Quand le cinéma, l’humour et le théâtre peuls tuent le pulaar-fulfuldé à petit feu
Dans les productions théâtrales, humoristiques ou cinématographiques en Guinée et parfois ailleurs – un schéma se répète, triste et pernicieux. Lorsqu’un personnage est censé représenter une personne instruite, riche, citadine ou « réussie », il parle français. Par contre, lorsqu’il s’agit de montrer un homme ridicule, un villageois maladroit, un bouffon qui tombe avec une poule dans les bras, qui peine à traverser une route ou des personnes qui se battent pour un morceau de viande là, on les fait parler le peul.
Ce simple choix de mise en scène, répété à l’infini, a des conséquences dévastatrices : il installe l’idée que parler peul, c’est être resté « au village », être en retard, être ignoré, voire inintéressant. Tandis que parler français, c’est être moderne, digne, cultivé, intelligent.
Ce n’est pas qu’un choix artistique : c’est une attaque contre la langue. Et donc, contre l’identité
Le théâtre comme véhicule du mépris linguistique
Oui, le théâtre a le droit de faire rire. Oui, les artistes doivent avoir leur liberté.
Mais à force de toujours utiliser la langue peule comme une caricature, une parodie de la vie « primitive », le théâtre finit par piétiner ce que cette langue représente : la dignité, la richesse, l’histoire de tout un peuple.
Aujourd’hui, dans les rues, les jeunes Peuls n’arrivent même plus à enchaîner cinq phrases limpides dans leur langue.
La faute n’est pas au théâtre seul. Mais le théâtre a une grande part de responsabilité dans cette lente dégradation.
Il aurait pu élever la langue. Il a souvent choisi de la ridiculiser.
Une langue qui se créolise sous nos yeux
Le phénomène ne s’arrête pas à la scène ou à l’écran.
Dans la vie quotidienne, la langue peule est devenue une sorte de créole urbain : un mot peul, trois mots français ; une phrase peule, une expression arabe, une intonation française…
Même les mots simples – neene pour maman, baaba pour papa, frère, première femme, deuxième femme, oncle, les chiffres et les nombres… tous ces mots, généralement très banals – sont remplacés par du français, comme si les mots originels avaient disparu.
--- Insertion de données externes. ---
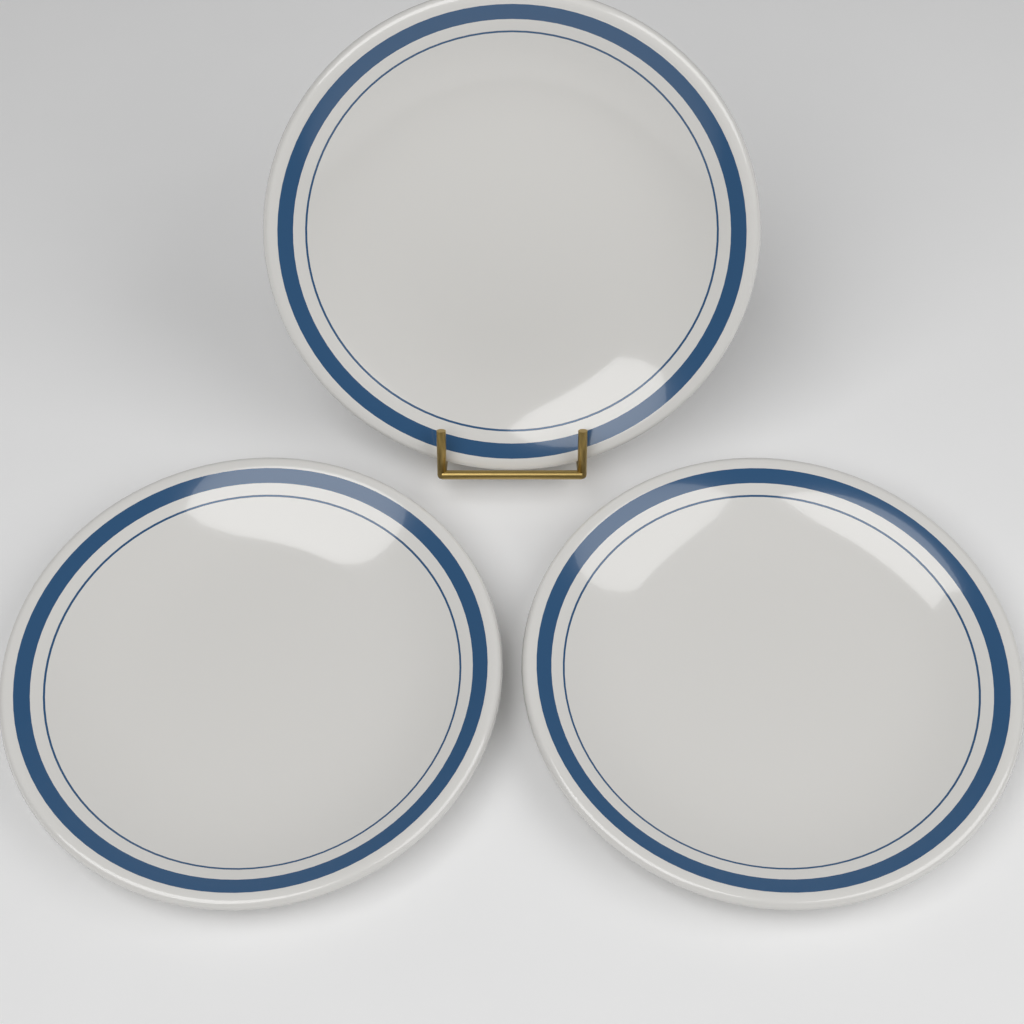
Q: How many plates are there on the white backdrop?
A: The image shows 3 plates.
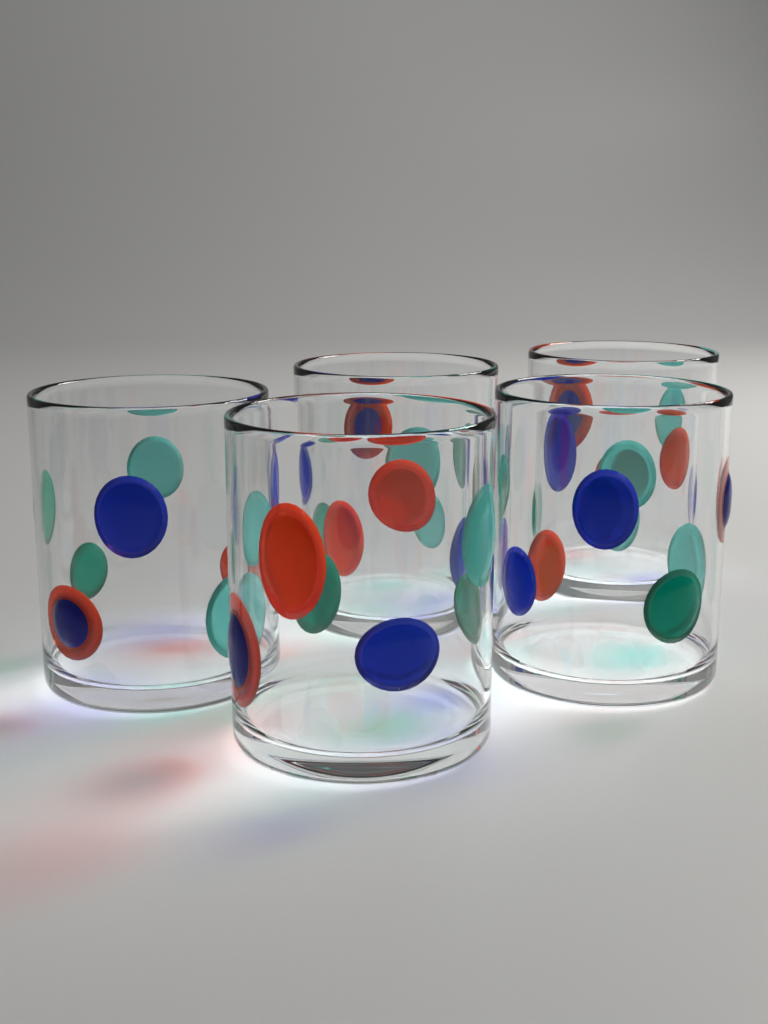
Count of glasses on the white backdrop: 5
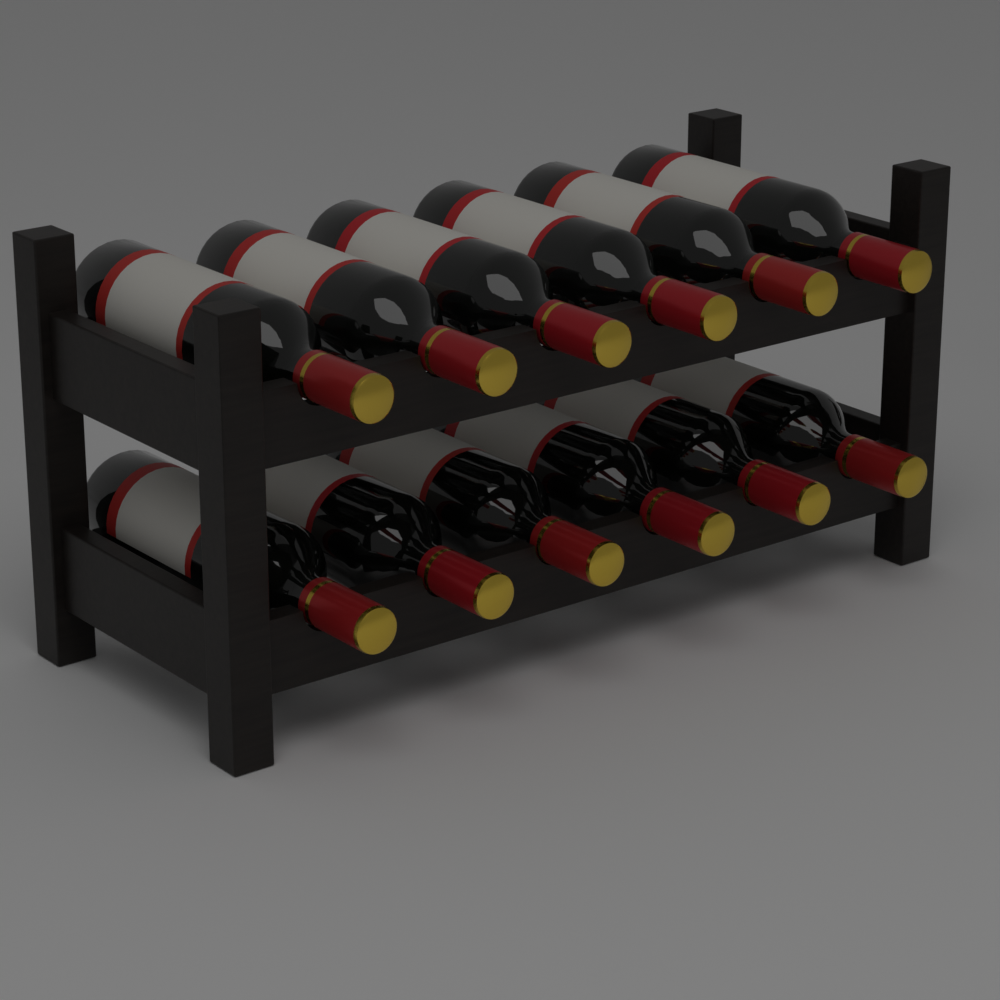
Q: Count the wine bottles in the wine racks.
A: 12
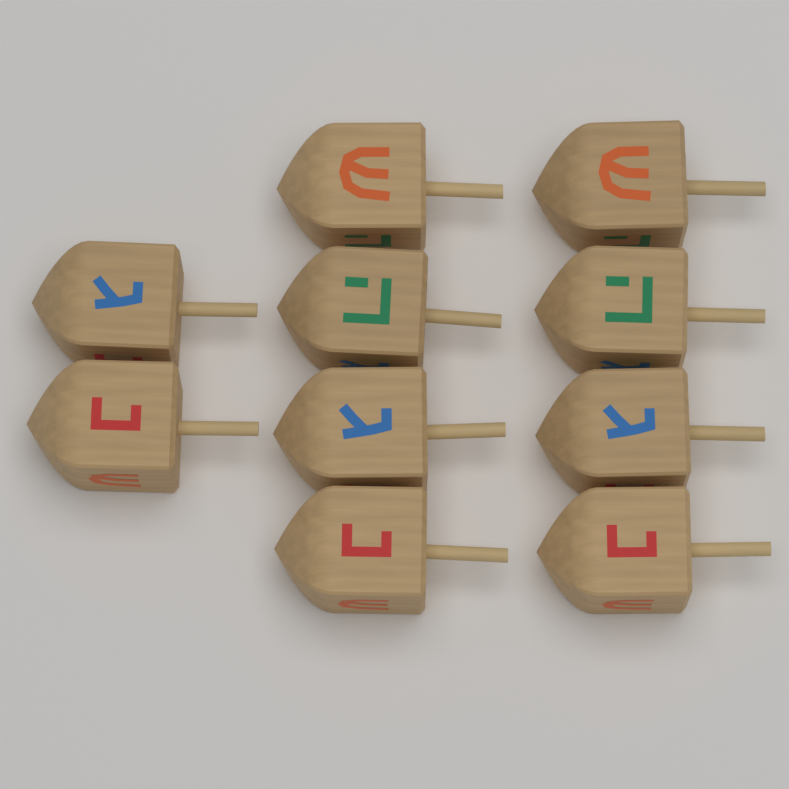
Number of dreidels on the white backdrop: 10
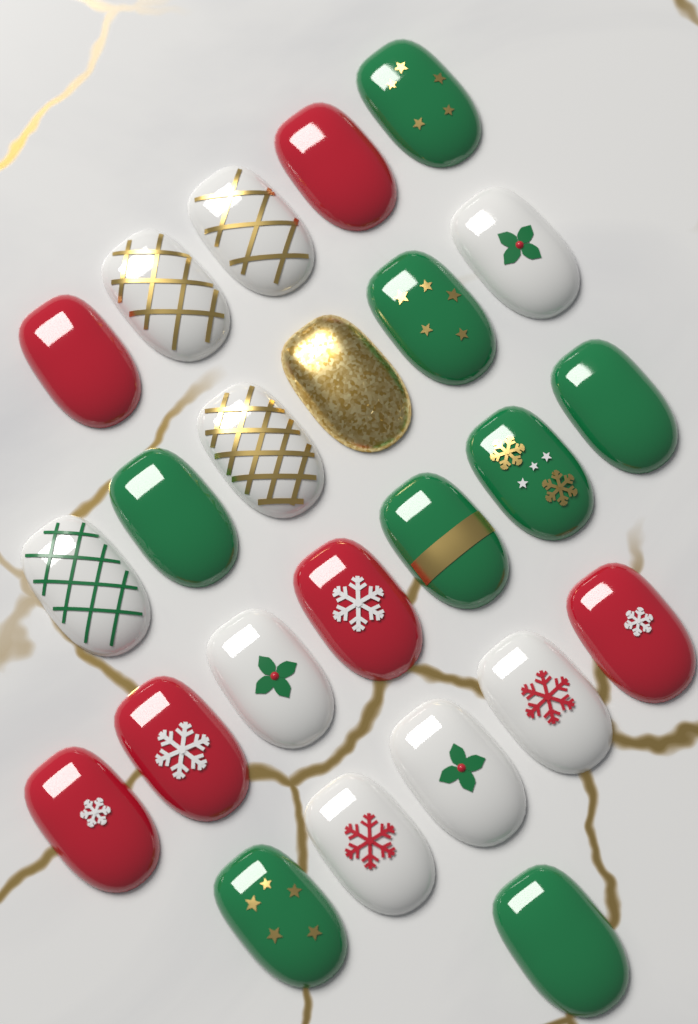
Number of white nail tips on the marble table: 9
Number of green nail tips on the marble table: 8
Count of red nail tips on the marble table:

La liste est longue, très longue, de ces jolis mots abandonnés volontairement au profit d’autres en français, arabe ou anglais…
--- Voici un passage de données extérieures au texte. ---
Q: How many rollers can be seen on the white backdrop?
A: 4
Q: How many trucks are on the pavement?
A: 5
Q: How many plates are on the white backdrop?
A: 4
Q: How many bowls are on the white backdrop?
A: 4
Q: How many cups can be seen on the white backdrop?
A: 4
Et cela touche toutes les couches sociales.
Les marabouts, les imams-prédicateurs, les prêcheurs de la « bonne » parole avec les « bons » mots, qui devraient être les gardiens du verbe sacré, mêlent le français à leurs sermons.
Les intellectuels peuls, souvent diplômés et fiers de l’être, croient qu’ils doivent singer le français pour montrer leur niveau.
Résultat ?
Quand un Peul parle peul, on le regarde comme s’il avait échoué à être « civilisé».
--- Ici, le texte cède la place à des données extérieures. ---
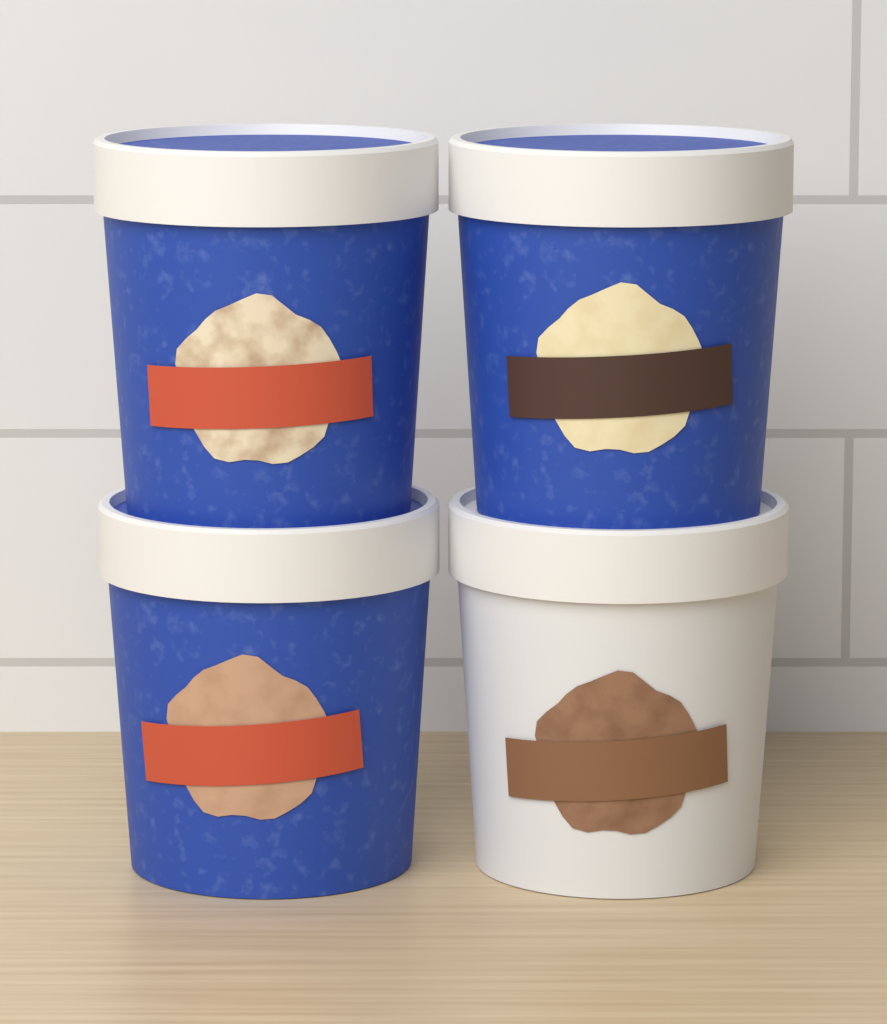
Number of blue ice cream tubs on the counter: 3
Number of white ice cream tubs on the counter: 1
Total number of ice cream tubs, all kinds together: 4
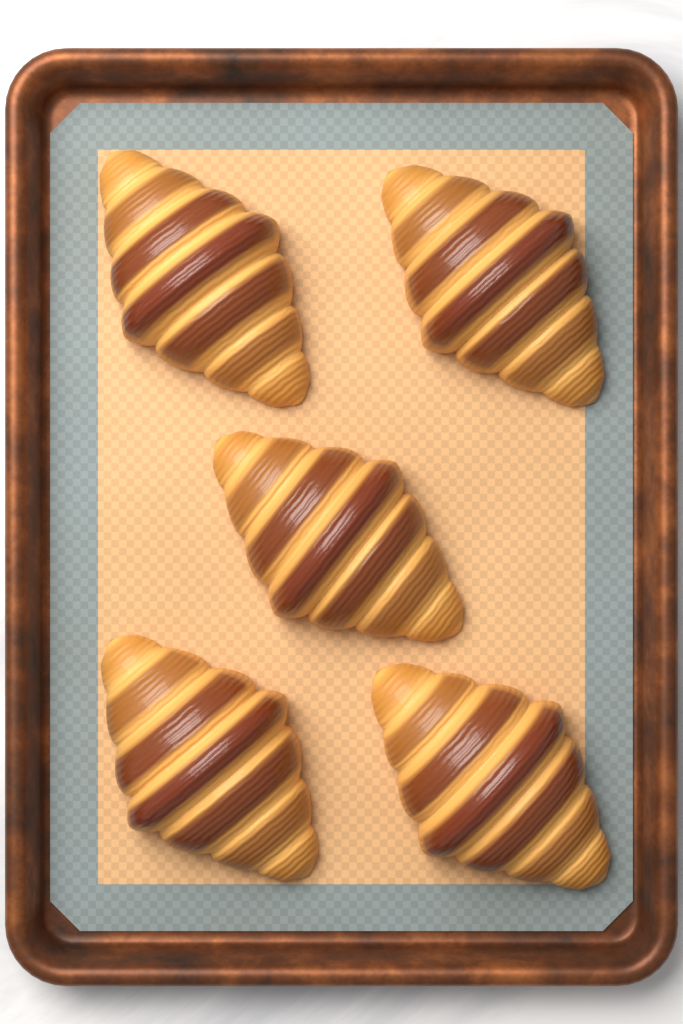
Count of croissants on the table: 5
Et quand il s’exprime en peul uniquement, on doute même de sa crédibilité.
Un appel à ceux qui peuvent encore agir
Ce message est un cri du cœur, un appel lancé à nos artistes, comédiens, scénaristes, créateurs de contenu, influenceurs, animateurs radio ou vidéo.
Ayez pitié de cette langue.
Cessez de la réduire à la case des villageois.
Donnez-lui la place qu’elle mérite : celle d’une langue noble, riche, subtile, expressive, digne d’être parlée avec fierté.
Parce que oui, le pulaar/fulfulde est l’une des langues les plus riches au monde.
Et pourtant, nous sommes en train de la tuer à petit feu.
Non pas avec des armes, mais avec le mépris, l’ignorance, la répétition des clichés, le manque de courage linguistique.
Comme disait l’autre : je ne sais pas où nous nous sommes cognés, mais je sais que pour notre langue, nous sommes tombés très bas.
La langue peule n’est pas un costume de théâtre. C’est une identité.
Parler sa langue, clairement, avec fierté, ce n’est pas du repli.
Ce n’est pas un refus de modernité.
C’est au contraire la meilleure manière d’entrer dans la modernité sans se perdre.
Il est encore temps d’agir.
Il est encore temps de sauver notre langue, et avec elle, tout ce qu’elle transporte de culture, de mémoire, de respect et de civilisation.